"Must be a fire in the Fair grounds," he thought. "I wonder if the girls know."

They were coming out of their door, with their outside wraps on, when Van Tassel came up the steps, and they gave him a greeting in which excitement and cordiality mingled.

"There is a fire in the Fair," they all three said at once.

"You will take me down there, Jack," exclaimed Mildred. "Clover was going, but she hasn't been well and she ought not to."

Clover protested faintly, suggesting some of the rites of hospitality for Jack's benefit; but he would hear nothing save carrying out Mildred's wishes, and after taking a moment to deposit his bag in the hall, he set off beside her.

"How is Gorham, I wonder?" murmured Clover with a comical little smile and plaintive raised eyebrows, as she looked after the figures retreating into the dark. "I feel as if I had been in a whirlwind." She looked toward the once gay hotel; now, its many sightless eyes gazed blankly southward. "I will go there," she exclaimed with sudden determination; and reëntering the house, she called Jeanie, and made her hurry into her wraps. The housekeeper obeyed, with many a fussy groan over her mistress' caprice, and soon they were walking northward.

They ascended the dark stairway to the piazza of the hotel, and peered through the door at the office, where one dim light showed. Clover was a bit frightened, but she knocked on the glass. A man appeared behind the office desk, and, picking up the lantern which was the vast hotel's single attempt at illumination, advanced through dark spaces, casting strange shadows on the marble floor as he came.

"May we look at the fire from here?" asked Clover, wishing Gorham were with her rather than Jeanie.

"Yes; I see they've got a fire down there," the man remarked imperturbably, but he stood back for them to enter, and then clanged the heavy door behind them.
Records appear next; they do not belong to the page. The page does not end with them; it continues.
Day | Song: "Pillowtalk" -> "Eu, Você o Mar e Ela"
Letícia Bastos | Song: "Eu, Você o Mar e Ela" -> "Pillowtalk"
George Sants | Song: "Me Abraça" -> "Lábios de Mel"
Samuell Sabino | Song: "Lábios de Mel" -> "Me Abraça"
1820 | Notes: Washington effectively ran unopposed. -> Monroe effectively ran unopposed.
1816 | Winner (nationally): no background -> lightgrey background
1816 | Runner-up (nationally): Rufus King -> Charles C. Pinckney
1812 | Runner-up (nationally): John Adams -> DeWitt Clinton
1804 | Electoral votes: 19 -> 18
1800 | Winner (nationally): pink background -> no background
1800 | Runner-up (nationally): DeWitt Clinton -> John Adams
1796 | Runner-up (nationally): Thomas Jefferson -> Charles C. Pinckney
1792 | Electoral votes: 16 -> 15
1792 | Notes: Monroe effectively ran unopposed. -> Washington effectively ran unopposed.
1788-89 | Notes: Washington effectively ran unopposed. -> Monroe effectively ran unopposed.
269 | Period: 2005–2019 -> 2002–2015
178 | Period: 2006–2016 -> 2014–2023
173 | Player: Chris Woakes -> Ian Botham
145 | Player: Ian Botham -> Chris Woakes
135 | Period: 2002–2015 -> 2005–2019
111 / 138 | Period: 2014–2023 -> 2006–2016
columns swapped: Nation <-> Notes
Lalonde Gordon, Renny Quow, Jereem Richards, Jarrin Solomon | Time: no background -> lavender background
It echoed in the big empty hall, and Jeanie looked so discomfited that Clover smiled, though she herself thought the situation rather eerie.

The last time she had stood here, the place had been ablaze with electric light, and gay with music and guests. She had ascended with her friends to a balcony to view the lighted White City in the zenith of its beauty, and to revel in the fiery marvels which mirrored themselves in the lake. It flashed into her memory how enthusiastic the crowds had been over the rising of a slender cylinder of light which poised itself aloft, then slowly unrolled until the stars and stripes appeared in the heavens. She could hear again the patriotic salutes from a congregation of boats as Old Glory sailed away across the lake.